Humans have long tattooed their skins. “Otzi” was discovered in the Italian Alps near the Austrian border in 1991 by German tourists.The man was wounded by an arrow and died while lying in his side. Otzi’s death occurred in spring around 3350BC. An ice flow covered his corpse and his body was revealed when the ice flow partially thawed approximately 5300 years after Otzi’s death. Forensic analysis has demonstrated that he had eaten ibex meat two hours before his death. Ibexes are long extinct in Europe. On Otzi’s body are sixty-one tattoos. Most are on his legs. These consist of concentrated waves of ink around Otzi’s lower limbs. The meaning of those tattoos is and will forever remain a mystery.
Tattoos are often a life-altering change to a person’s physical appearance, sometimes but certainly not always symbolic of some event, self-perception, or devotion. In this title, the main character, Dee, is a tattoo artist. She is a forlorn figure, someone who would prefer to be a conventional artist but who was told in art school that she was innately sub-standard. Some people self-identify with their skills and talents, and it is clear that for Dee, this assessment by her teachers was crushing.
But something has gone wrong with one tattoo. One of her recent customers, a girl named Sarah, has started behaving and first strangely, and then extends into psychotic violence, tearing people to shreds. “It’s smothering me,” Sarah shrieks. “It wants to live. And it doesn’t care who it hurts.” Her own hand in a confrontation is pulverised, the bone “turned to liquid”. The tattoo has taken control of Sarah. She tries to kill herself by leaping off a bridge but is stun gunned and apprehended by the police. But at the police station, once she has recovered from the stun gun, she rips the policemen to pieces. Gutted carcasses that were once human line the corridor. Somehow, Sarah, underneath the malign control of the tattoo, prevents the same fate visiting Dee. And then, back to the bridge, where Sarah is finally successful in stopping her tattoo at the cost of her own life.
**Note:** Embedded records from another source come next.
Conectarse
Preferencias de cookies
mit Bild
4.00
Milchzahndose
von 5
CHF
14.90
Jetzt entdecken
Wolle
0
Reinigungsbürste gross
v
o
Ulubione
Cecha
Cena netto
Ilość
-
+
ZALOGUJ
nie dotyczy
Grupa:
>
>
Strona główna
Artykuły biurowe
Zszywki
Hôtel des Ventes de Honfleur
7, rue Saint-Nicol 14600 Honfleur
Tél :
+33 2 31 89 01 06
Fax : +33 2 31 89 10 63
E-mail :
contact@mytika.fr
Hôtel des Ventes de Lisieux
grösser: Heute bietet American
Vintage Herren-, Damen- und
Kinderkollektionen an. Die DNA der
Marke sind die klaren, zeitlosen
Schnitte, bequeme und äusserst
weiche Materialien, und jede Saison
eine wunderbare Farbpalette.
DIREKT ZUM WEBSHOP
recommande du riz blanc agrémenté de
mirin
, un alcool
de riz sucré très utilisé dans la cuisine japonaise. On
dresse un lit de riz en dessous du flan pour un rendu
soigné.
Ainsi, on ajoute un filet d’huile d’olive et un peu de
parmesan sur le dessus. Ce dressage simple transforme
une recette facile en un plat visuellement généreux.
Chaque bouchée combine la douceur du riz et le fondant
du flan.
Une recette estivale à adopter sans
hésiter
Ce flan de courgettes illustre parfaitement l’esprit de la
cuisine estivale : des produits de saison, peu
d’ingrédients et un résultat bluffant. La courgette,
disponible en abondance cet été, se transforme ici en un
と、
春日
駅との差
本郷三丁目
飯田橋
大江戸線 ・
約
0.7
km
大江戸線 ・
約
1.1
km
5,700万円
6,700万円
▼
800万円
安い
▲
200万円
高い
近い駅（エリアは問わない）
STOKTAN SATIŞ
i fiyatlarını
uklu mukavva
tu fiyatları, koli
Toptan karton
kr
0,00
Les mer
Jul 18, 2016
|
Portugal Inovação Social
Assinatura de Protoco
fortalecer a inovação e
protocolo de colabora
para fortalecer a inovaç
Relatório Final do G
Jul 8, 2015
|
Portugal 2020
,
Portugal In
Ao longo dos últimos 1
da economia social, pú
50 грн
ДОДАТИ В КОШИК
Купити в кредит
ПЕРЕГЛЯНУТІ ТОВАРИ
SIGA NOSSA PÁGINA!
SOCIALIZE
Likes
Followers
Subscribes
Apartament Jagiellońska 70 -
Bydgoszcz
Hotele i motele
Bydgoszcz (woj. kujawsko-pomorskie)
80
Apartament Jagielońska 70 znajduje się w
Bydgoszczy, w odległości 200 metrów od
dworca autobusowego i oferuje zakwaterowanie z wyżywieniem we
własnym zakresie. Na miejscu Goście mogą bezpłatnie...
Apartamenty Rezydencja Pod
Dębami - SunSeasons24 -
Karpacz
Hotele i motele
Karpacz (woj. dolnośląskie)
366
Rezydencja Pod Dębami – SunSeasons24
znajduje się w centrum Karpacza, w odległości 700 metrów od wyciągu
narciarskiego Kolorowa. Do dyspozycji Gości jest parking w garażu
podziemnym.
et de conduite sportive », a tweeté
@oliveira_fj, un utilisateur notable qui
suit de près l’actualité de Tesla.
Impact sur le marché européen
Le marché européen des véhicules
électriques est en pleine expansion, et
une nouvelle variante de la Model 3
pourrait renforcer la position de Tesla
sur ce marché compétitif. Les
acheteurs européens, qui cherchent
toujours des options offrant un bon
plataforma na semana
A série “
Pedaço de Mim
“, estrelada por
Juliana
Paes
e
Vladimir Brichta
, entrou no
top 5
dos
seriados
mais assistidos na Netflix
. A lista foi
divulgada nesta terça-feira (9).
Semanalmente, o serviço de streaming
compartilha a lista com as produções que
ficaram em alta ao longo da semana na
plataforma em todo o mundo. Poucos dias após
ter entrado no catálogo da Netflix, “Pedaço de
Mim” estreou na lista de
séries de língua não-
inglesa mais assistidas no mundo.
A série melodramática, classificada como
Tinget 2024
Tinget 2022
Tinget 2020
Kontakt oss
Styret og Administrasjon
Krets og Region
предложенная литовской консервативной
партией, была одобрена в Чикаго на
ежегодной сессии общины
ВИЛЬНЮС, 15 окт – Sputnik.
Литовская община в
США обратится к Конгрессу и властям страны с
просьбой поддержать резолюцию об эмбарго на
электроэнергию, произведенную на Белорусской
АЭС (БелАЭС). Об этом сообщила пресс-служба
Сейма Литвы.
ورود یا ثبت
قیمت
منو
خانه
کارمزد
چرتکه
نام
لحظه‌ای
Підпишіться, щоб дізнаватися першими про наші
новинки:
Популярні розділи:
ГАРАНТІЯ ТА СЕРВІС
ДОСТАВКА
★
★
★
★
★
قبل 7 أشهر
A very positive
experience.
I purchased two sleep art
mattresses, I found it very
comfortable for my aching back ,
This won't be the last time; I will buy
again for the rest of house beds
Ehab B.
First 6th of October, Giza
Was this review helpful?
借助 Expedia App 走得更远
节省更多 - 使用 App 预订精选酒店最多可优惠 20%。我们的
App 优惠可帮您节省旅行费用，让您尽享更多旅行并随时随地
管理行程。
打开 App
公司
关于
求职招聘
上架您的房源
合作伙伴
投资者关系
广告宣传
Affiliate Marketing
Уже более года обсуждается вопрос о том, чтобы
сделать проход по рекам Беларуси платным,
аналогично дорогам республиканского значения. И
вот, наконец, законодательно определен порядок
Dee decides to try and find alternative work, and the studio is closed. Here, she is plunged into lonely despair as her successive job applications are rejected. And then a phone call, from another former customer. His tattoo is acting strangely, he says. “I’m scared. My tattoo is… strange. It looks different. Like not in the right place. That’s not normal, right?” Dee promises to help.
Given the proliferation of tattoos amongst especially young people in Western countries, and the common apprehension that tattoos are an non-verbal expression or externalisation of some aspect of personality, this stark horror story should resonate with a broad readership. It is suspenseful and well-crafted, a flickering yellowed globe swinging on a cord between loneliness and blood. Mr Ward displays as much skill with his plot as his creation Dee does with her needle – hopefully without the same dire consequences.